START AVAILABLE RECORDS

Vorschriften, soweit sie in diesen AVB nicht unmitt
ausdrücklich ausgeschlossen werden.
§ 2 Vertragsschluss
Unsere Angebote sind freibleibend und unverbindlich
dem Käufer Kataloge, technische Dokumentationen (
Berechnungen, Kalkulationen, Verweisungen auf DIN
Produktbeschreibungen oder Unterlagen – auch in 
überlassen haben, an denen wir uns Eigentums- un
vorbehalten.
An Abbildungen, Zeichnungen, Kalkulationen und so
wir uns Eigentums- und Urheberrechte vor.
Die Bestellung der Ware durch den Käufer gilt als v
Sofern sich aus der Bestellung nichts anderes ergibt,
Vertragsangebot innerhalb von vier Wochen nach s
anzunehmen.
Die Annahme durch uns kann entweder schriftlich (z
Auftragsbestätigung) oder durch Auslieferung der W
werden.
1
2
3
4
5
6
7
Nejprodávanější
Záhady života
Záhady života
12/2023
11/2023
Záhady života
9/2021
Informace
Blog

END AVAILABLE RECORDS

WHAT YOU NEED TO DO:
Copy every line in the records above that contains the word "Bestellung".

RESULT FOR THIS TASK:
Die Bestellung der Ware durch den Käufer gilt als v
Sofern sich aus der Bestellung nichts anderes ergibt,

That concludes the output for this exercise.